• Problem description:
Transcribe the material verbatim, starting at its first line and stopping once the line containing "professionnels à Lens, Liévin" has been given; no picture should appear.

========================================

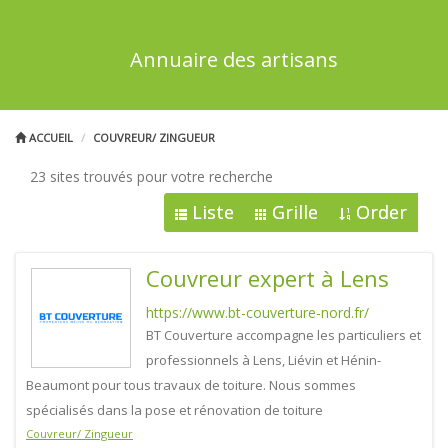
Annuaire des artisans
ACCUEIL
COUVREUR/ ZINGUEUR
23 sites trouvés pour votre recherche
Liste
Grille
Order
Couvreur expert à Lens
https://www.bt-couverture-nord.fr/
BT Couverture accompagne les particuliers et
professionnels à Lens, Liévin et Hénin-
Beaumont pour tous travaux de toiture. Nous sommes
spécialisés dans la pose et rénovation de toiture
Couvreur/ Zingueur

========================================

• Answer to the exercise:
Annuaire des artisans
ACCUEIL
COUVREUR/ ZINGUEUR
23 sites trouvés pour votre recherche
Liste
Grille
Order
Couvreur expert à Lens
https://www.bt-couverture-nord.fr/
BT Couverture accompagne les particuliers et
professionnels à Lens, Liévin et Hénin-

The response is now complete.